The General Assembly finished up most of its work this week, but it’s not gone for good. An adjournment resolution passed by both chambers puts the date of adjournment of the legislature at July 11, with lawmakers coming back on September 2. According to The NC Insider, the General Assembly will hold skeletal sessions until July 11.
Here are actions on some bills education watchers should know about.
Gov. Roy Cooper signed into law a number of education bills.
— A bill that would waive a road test requirement for teenagers under 18.
The bill would also allow students who had been enrolled in driver’s education in the spring semester before schools were closed to be marked as having completed the course if they had done 15 hours of classroom instruction. They are also required to take six hours of behind-the-wheel instruction.
The waiver of road test requirements lasts until the N.C. Division of Motor Vehicles resumes the road tests, which have been halted during COVID-19.
— A bill that would fund enrollment growth at K-12 public schools.
— Legislation that would give $3.3 million to fund operations at the new Morganton Campus of the North Carolina School of Science and Math, allowing it to open in 2022.
Bills that passed the legislature
— House Bill 1023 doles out federal COVID-19 funds for a number of items, including $7 million for personal protective equipment for schools and $5 million for grants for exceptional children services for those students who lost such services due to COVID-19 school closures.
— A bill that would allow inmates in state prison to work toward an associate of arts, science, or general education degree through community college courses offered there.

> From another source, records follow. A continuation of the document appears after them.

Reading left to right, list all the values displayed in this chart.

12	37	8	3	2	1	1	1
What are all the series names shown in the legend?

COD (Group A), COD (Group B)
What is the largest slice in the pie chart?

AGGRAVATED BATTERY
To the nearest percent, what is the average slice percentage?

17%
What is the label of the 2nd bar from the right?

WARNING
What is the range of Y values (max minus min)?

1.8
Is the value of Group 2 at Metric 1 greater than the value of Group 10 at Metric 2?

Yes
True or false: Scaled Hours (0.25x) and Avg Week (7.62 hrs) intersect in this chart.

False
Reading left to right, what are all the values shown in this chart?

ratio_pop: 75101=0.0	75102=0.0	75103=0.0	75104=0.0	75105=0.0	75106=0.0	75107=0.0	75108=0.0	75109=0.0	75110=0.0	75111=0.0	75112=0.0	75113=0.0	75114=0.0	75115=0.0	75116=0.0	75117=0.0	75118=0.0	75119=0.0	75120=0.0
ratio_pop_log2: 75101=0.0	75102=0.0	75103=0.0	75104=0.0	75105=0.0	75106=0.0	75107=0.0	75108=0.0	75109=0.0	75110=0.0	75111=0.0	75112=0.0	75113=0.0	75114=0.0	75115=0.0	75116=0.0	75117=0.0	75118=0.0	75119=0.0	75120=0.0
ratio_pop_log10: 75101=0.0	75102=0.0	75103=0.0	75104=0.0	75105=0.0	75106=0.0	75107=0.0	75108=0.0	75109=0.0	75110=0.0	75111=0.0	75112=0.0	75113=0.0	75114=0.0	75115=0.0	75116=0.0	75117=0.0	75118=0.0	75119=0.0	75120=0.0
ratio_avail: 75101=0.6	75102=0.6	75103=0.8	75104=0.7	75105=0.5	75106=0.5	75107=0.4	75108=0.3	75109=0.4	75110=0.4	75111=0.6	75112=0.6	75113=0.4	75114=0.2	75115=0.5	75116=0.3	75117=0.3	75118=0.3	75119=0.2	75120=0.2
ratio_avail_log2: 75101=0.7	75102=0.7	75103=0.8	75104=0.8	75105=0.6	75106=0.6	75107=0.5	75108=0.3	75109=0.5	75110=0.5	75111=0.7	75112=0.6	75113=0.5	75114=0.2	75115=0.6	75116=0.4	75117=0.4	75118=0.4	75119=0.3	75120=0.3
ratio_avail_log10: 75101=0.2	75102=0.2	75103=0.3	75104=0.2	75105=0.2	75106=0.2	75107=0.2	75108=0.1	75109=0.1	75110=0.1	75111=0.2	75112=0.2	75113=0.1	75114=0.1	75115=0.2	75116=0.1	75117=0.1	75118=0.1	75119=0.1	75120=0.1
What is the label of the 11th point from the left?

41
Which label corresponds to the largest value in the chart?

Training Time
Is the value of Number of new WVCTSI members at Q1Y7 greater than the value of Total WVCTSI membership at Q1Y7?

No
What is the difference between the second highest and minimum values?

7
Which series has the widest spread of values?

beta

— A bill that, amongst other things, expands local districts’ abilities to offer remote instruction days and allows year-round schools to change their school calendar.
Important bills that didn’t pass the legislature
— House Bill 1105 passed the House but was never heard in the full Senate. It would have provided $30 million for expansion of rural broadband.
— A bill that would let state voters decide whether or not to issue a construction bond bill that could have ultimately brought more than $1 billion for public schools and $300 million for community colleges. It passed the House but was never heard in the full Senate.